Muchos eventos en la vida de Jesús ocurrieron en las montañas: la segunda tentación, el sermón en la montaña, su oración en el monte, su agonía en el Monte de los Olivos, su muerte en el Calvario y su ascensión. Parece que Jesús eligió las montañas y alturas para los más importantes eventos de la salvación. Esto también se aplica al Evangelio de este segundo domingo de cuaresma: Jesús llevó a tres de sus discípulos a una montaña alta, identificada como el Monte Tabor, para rezar, y allí, en su presencia, fue transfigurado.
En la liturgia de este domingo, leemos el texto sobre la Transfiguración. Sigue la narración de las Tentaciones que escuchamos el domingo pasado. Hay un vínculo notable entre los dos. Si, a pesar de nuestra intención de seguir a Cristo, nos sentimos débiles, tentados y pecadores, no debemos quedar abrumados por el miedo o la desesperación. La razón es: el ejemplo de Jesús en oración. Fue tentado pero no derrotado. En Él y como Él, somos tentados, pero no seremos derrotados. Por otro lado, orando y usando el arma de la Sagrada Escritura, seremos transfigurados como Él, seremos transfigurados en nuestra victoria sobre el mal y el pecado.

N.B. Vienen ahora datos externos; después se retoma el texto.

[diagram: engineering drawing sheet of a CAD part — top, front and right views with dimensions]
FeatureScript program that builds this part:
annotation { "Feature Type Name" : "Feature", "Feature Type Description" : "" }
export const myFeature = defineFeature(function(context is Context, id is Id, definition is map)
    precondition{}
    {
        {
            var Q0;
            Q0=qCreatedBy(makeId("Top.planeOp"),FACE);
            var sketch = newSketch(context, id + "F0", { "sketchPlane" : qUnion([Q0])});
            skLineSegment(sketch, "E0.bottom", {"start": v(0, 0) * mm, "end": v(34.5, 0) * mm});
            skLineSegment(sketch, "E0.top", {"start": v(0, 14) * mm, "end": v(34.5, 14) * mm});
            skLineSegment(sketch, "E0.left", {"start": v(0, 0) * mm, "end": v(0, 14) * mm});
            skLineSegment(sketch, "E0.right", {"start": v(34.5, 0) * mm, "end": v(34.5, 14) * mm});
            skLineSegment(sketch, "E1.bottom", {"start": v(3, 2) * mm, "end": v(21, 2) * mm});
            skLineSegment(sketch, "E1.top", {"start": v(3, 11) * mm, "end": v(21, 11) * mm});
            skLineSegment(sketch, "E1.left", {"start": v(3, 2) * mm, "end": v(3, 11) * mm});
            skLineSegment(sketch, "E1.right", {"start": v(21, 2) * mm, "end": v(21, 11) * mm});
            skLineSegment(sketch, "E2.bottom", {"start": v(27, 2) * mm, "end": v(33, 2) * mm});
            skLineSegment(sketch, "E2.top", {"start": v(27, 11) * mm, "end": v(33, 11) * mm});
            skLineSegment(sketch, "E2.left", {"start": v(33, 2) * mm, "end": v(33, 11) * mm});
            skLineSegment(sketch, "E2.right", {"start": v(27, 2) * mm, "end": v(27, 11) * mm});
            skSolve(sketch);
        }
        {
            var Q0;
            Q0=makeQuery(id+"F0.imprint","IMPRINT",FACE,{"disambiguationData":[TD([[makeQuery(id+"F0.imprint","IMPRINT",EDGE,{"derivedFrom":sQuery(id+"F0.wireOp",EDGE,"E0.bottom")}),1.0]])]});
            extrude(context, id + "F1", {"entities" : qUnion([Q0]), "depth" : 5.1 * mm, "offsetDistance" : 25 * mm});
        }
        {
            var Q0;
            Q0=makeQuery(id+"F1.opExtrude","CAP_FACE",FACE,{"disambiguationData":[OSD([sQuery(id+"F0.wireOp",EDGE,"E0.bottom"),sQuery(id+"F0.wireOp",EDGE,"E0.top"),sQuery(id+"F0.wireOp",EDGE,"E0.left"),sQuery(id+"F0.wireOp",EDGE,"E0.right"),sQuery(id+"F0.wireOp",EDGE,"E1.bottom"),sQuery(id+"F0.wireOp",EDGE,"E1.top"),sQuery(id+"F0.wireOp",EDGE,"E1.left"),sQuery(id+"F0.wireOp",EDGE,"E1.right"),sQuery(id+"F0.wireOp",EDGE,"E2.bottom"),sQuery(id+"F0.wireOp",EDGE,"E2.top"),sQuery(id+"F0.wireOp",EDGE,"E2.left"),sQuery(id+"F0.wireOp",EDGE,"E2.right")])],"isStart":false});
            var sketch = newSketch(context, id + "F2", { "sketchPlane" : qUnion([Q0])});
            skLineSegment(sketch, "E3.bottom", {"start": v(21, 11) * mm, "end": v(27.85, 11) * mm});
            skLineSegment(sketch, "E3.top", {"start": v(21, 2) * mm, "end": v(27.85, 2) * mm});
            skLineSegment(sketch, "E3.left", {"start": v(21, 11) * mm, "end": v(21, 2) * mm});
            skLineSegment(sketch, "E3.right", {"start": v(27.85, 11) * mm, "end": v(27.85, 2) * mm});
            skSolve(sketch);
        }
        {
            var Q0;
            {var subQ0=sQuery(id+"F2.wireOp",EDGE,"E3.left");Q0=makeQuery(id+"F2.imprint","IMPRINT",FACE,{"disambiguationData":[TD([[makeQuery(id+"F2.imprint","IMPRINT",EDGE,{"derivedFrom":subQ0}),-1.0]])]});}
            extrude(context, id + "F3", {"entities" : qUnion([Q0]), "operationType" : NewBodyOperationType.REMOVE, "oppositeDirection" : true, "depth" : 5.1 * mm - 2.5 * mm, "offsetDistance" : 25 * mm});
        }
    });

En la experiencia del Tabor, el sufrimiento de Jesús se mezcla con su transfiguración. La Escritura destaca la estrecha conexión entre la Transfiguración y la Pasión de Jesús. Moisés y Elías aparecen en el Tabor tan cerca de Jesús, para consolarlo y apoyarlo en su camino hacia la pasión, para darle a su futuro sufrimiento un rayo de esperanza. Conversaron con Él y, como explica San Lucas, hablaron específicamente de su próxima pasión y le dieron fuerza y coraje interior: «Hablaron de su muerte» (Lucas 9, 31). Dos figuras representantes de la Ley y de los Profetas, dos «manifestaciones imperfectas» de lo Divino.
Jesucristo quería enseñar a sus discípulos que era imposible, tanto para él como para ellos, soportar el sufrimiento sin el soporte sobrenatural. En la gloria de la Transfiguración y en las palabras del Padre, una revelación de la filiación divina de Jesús…
Esta experiencia de transfiguración nos enseña que debemos recordar la belleza de Dios y su estimulante presencia. Sin embargo, no debemos olvidar su rostro del Mesías sufriente. La transfiguración al comienzo de la Cuaresma nos susurra también que nuestras privaciones y penitencias, nuestras cruces y nuestras penas pueden convertirse en lugares de transformación y configuración en la persona de Cristo.
En nuestras experiencias de fe, algunas veces nos llega nuestro Tabor. En estos caminos de la cruz los que transitamos en nuestra vida cotidiana, los pequeños sufrimientos, contradicciones, oposiciones y humillaciones que experimentamos, Dios se hace sentir.
Y para enfrentar estas cruces, necesitamos la fuerza de la oración, necesitamos encontrar nuestra fuerza en Dios. Este es el significado de la transfiguración de Jesús antes de empezar su viacrucis. Su intimidad con Dios lo hizo fuerte para enfrentar las pruebas de la cruz. Nosotros también debemos encontrar en Dios la fuerza para llevar nuestras cruces, debemos encontrar en la oración la fuerza para caminar y continuar nuestro viacrucis como el camino de la vida y de la resurrección. E igual que Jesús, podremos encontrar en la intimidad del corazón con Dios, en las montañas de nuestras vidas, la fuerza para mirar nuestras cruces de frente y caminar valientemente por este camino de la vida, los ojos fijos en la luz y en la esperanza que están en el horizonte del camino.
¡Que la Virgen María, nuestra Señora del Camino nos acompañe en esta andadura!